Production orientation sometimes returns to an otherwise competitive market-such as during periods of bad weather, strikes, acts of terrorism-or simply changes in consumer tastes or demand, like ice cream on a hot day at a beach cafe. However, the situation which organizations faced more frequently was one of increasing competition and thus many had to "shout louder" in order to entice customers to buy what they had produced (Palmer and Worthington, 1992). Little or no thinking was applied to identifying the benefits to the customer of the products that were being offered on sale; there were no attempts to identify customer needs in order to define what should be produced. Sales techniques such as promotions and personal selling were developed to emphasize what was on offer. Heavy advertising and promotion of package holidays during the 1970s and 80s was based on this mentality. This shift towards sales orientation still did little to focus on satisfying customer needs.

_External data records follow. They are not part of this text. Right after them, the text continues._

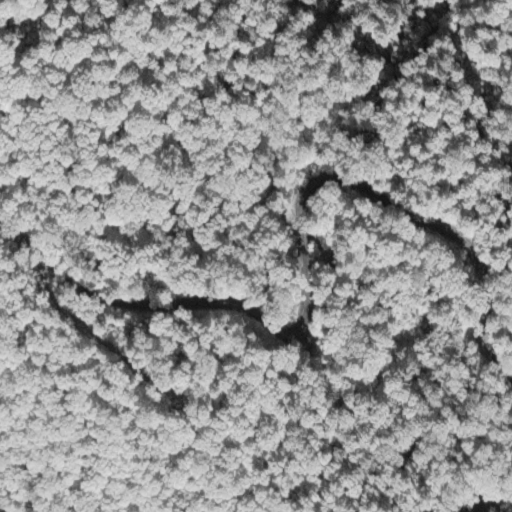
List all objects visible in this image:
road: (304, 262)
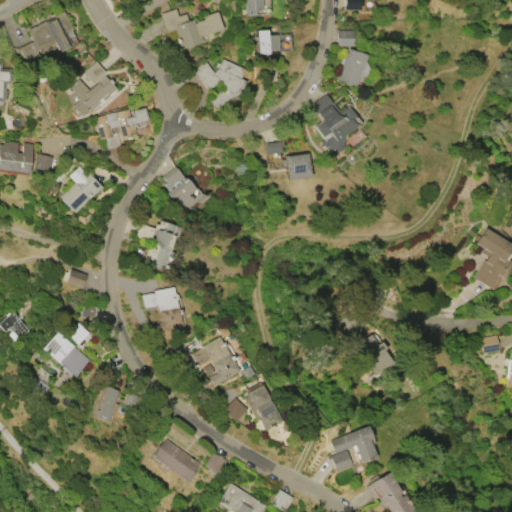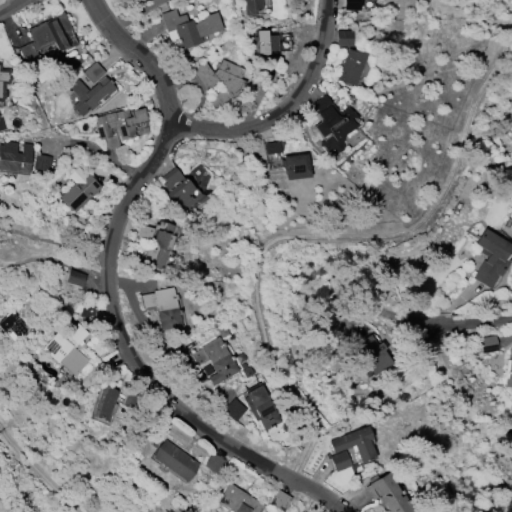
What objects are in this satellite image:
building: (350, 5)
building: (350, 5)
road: (13, 6)
building: (250, 6)
building: (251, 6)
road: (132, 13)
building: (188, 26)
building: (45, 35)
building: (45, 37)
building: (343, 37)
building: (343, 38)
building: (263, 42)
building: (268, 43)
building: (349, 67)
building: (351, 67)
building: (92, 72)
building: (3, 79)
building: (219, 79)
building: (220, 81)
building: (1, 84)
building: (90, 89)
building: (89, 93)
road: (282, 111)
building: (119, 123)
building: (331, 123)
building: (331, 123)
building: (117, 125)
road: (93, 147)
building: (269, 147)
building: (271, 147)
building: (14, 156)
building: (14, 157)
building: (40, 162)
building: (40, 163)
building: (294, 165)
building: (296, 166)
building: (180, 188)
building: (77, 189)
building: (77, 189)
building: (179, 189)
road: (314, 234)
road: (51, 240)
building: (154, 242)
building: (155, 242)
building: (489, 258)
building: (491, 258)
road: (103, 261)
building: (74, 278)
building: (74, 278)
building: (161, 306)
building: (161, 307)
building: (85, 311)
building: (86, 312)
building: (12, 324)
building: (12, 326)
road: (462, 329)
building: (75, 332)
building: (488, 343)
building: (488, 344)
building: (373, 352)
building: (64, 354)
building: (64, 354)
building: (211, 359)
building: (212, 360)
building: (509, 367)
building: (509, 369)
building: (104, 404)
building: (104, 405)
building: (259, 407)
building: (258, 408)
building: (231, 409)
building: (231, 409)
building: (354, 443)
building: (354, 444)
building: (511, 456)
building: (510, 458)
building: (174, 460)
building: (338, 460)
building: (339, 460)
building: (174, 461)
building: (212, 463)
road: (46, 464)
building: (387, 494)
building: (389, 494)
road: (304, 498)
building: (238, 500)
building: (278, 500)
building: (239, 501)
road: (5, 506)
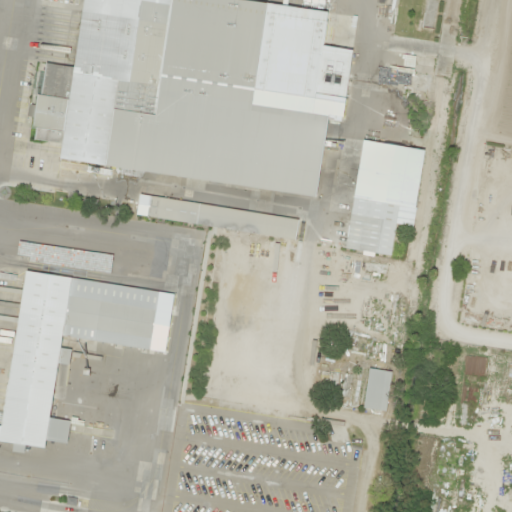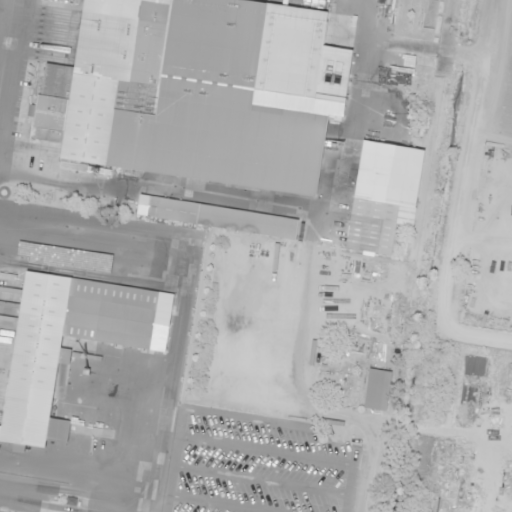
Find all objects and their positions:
building: (423, 73)
building: (176, 97)
building: (217, 216)
building: (56, 350)
building: (376, 389)
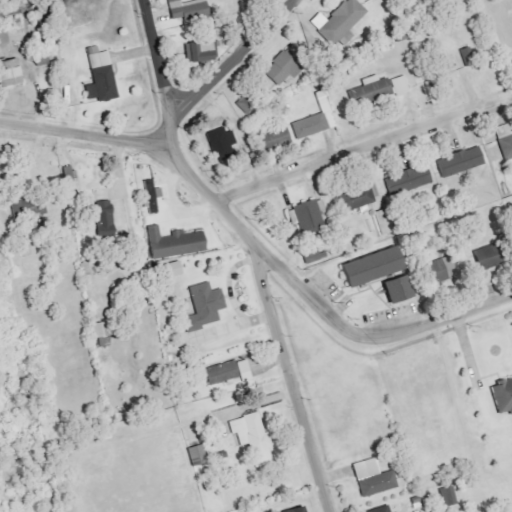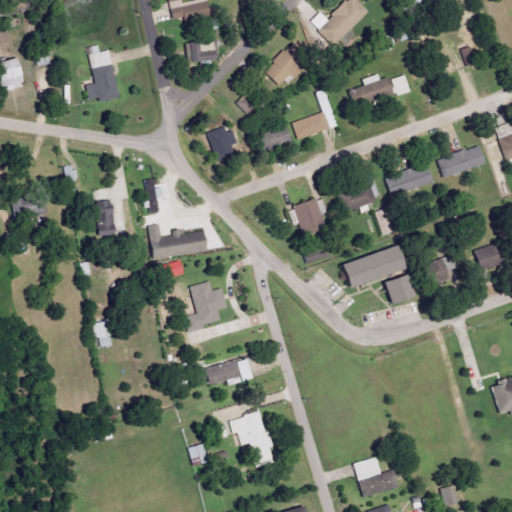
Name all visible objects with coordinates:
building: (409, 0)
building: (186, 9)
building: (339, 21)
building: (345, 40)
building: (202, 52)
road: (232, 60)
building: (438, 63)
building: (282, 69)
building: (281, 70)
building: (9, 73)
road: (158, 76)
building: (100, 79)
building: (99, 80)
building: (400, 85)
building: (369, 92)
building: (316, 119)
building: (307, 129)
road: (81, 134)
building: (273, 139)
building: (220, 140)
building: (505, 142)
road: (363, 147)
building: (459, 162)
building: (459, 164)
building: (69, 178)
building: (407, 180)
building: (359, 194)
building: (151, 197)
building: (27, 207)
building: (305, 217)
building: (103, 219)
building: (173, 244)
building: (173, 245)
building: (311, 257)
building: (486, 258)
building: (368, 268)
building: (171, 270)
building: (368, 272)
building: (434, 273)
building: (395, 290)
building: (396, 294)
building: (203, 307)
building: (203, 310)
road: (273, 313)
road: (365, 333)
building: (100, 334)
building: (228, 372)
building: (502, 397)
building: (251, 437)
building: (196, 455)
building: (377, 484)
building: (380, 509)
building: (293, 510)
building: (298, 511)
building: (383, 511)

Marketing orientation developed as competitive markets shifted in the buyers' favor. If a product had benefits that a customer wanted, then the customer would buy. As Peter Drucker stated in The Practice of Management, published in 1973:
The aim of marketing is to make selling superfluous. The aim of marketing is to know and understand the customer so well that the product or service fits him [sic] and sells itself. Ideally, marketing should result in a customer who is ready to buy. All that should be needed is to make the product or service available.
This marketing orientation first achieved prominence in industries manufacturing products that were largely undifferentiated; it was their route to survival. Much of the theory was developed from Anglo-Saxon and US-led research, and is heavily biased towards these cultures. Even services in the public sector became increasingly attracted to this approach. Hospitals, schools, and government departments all began talking in terms of business objectives. Hospital patients became "clients" and rail passengers became "customers." However this was often driven more by governments allocating resources to service providers that were popular, rather than cost efficiently creating a "have and have not" society.
Thus we have arrived at an era in which marketing has become a business ideology, with the customer as the locus. However, with the internationalization of business, marketing professionals and strategists have become increasingly aware of the need to include culture as a fundamental component in their thinking. To their anguish, established theories break down and are insufficient when organizations are faced with new global markets with different cultural orientations.